Scientists expect to capture data of more than 300 million near and distant galaxies, some of which are so distant, it has taken about 10-billion years for their light to reach earth, according to NASA.
The telescope might even find the ingredients for life, as it will survey more than 100-million stars in the Milky Way galaxy, searching for water ice and other organic materials in star nurseries and the areas surrounding stars that could facilitate the formation of new planets.
“These stellar birthplaces, where stars come together from gas and dust, could contain evidence of the ingredients for life,” said CNN.
Scientists will also be searching for evidence related to the inflation of the universe a split second after the Big Bang, which is when space as we know it expanded rapidly and changed how the matter was distributed. The evidence of that inflation may lie in the patterns and positioning of galaxies across the universe.
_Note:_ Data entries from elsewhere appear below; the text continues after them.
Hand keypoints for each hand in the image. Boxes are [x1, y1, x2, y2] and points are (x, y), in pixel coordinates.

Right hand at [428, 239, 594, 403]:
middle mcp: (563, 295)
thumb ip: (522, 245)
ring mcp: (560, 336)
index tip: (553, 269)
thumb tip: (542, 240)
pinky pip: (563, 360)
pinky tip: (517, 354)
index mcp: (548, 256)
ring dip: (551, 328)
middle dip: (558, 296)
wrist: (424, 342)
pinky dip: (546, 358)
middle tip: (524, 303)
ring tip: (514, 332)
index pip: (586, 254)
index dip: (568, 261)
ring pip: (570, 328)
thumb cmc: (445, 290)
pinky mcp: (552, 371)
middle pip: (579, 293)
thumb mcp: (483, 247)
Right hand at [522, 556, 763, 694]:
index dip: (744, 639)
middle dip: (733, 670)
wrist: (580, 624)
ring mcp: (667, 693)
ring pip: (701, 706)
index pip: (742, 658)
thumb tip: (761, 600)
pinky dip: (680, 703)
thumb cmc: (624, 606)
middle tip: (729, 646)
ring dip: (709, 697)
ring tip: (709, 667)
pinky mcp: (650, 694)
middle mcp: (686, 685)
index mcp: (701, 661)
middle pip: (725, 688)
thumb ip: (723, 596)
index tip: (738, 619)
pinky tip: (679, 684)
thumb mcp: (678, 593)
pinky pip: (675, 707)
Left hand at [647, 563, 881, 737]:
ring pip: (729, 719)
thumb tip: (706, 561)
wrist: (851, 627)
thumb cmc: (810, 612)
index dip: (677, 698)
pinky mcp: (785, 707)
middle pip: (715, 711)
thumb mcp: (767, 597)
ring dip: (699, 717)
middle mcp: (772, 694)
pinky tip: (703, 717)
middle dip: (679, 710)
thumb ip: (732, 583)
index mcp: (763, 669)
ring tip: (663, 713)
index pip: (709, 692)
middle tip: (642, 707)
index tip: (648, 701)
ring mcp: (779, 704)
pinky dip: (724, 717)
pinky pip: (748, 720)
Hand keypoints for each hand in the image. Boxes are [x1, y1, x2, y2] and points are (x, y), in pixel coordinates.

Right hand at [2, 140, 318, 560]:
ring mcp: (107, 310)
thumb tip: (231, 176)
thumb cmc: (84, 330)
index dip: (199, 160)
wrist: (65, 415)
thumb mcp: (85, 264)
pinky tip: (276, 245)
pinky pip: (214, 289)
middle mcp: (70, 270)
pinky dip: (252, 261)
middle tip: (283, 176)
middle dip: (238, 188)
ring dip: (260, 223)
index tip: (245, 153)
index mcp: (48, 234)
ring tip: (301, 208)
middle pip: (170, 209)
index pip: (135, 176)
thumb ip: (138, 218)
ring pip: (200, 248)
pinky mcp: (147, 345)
Astronomers also want to investigate the history of galaxy formation, especially the first stars that appeared after the Big Bang.
“Galaxies put off a faint glow. This glow varies across space depending on the placement of galaxies because some of them tend to stay in groups called clusters,” said CNN.
The maps created by SPHEREx can reveal more details about initial galaxies by breaking downlight into different colour bands and by observing how younger stars are forming, scientists will be able to learn more about how new planet systems are created.
The California Institute of Technology (Caltech) and NASA’s Jet Propulsion Laboratory will create the instruments on SPHEREx, while the spacecraft will be manufactured by Ball Aerospace.
The mission is now in Phase C, according to NASA, which means that its early design plans have been greenlit. Work on the final design and assembly of hardware and software can now be done.
The SPHEREx team will spend the next 29 months manufacturing these components before commencing the next phase of the mission, which will be assembly, testing and launch.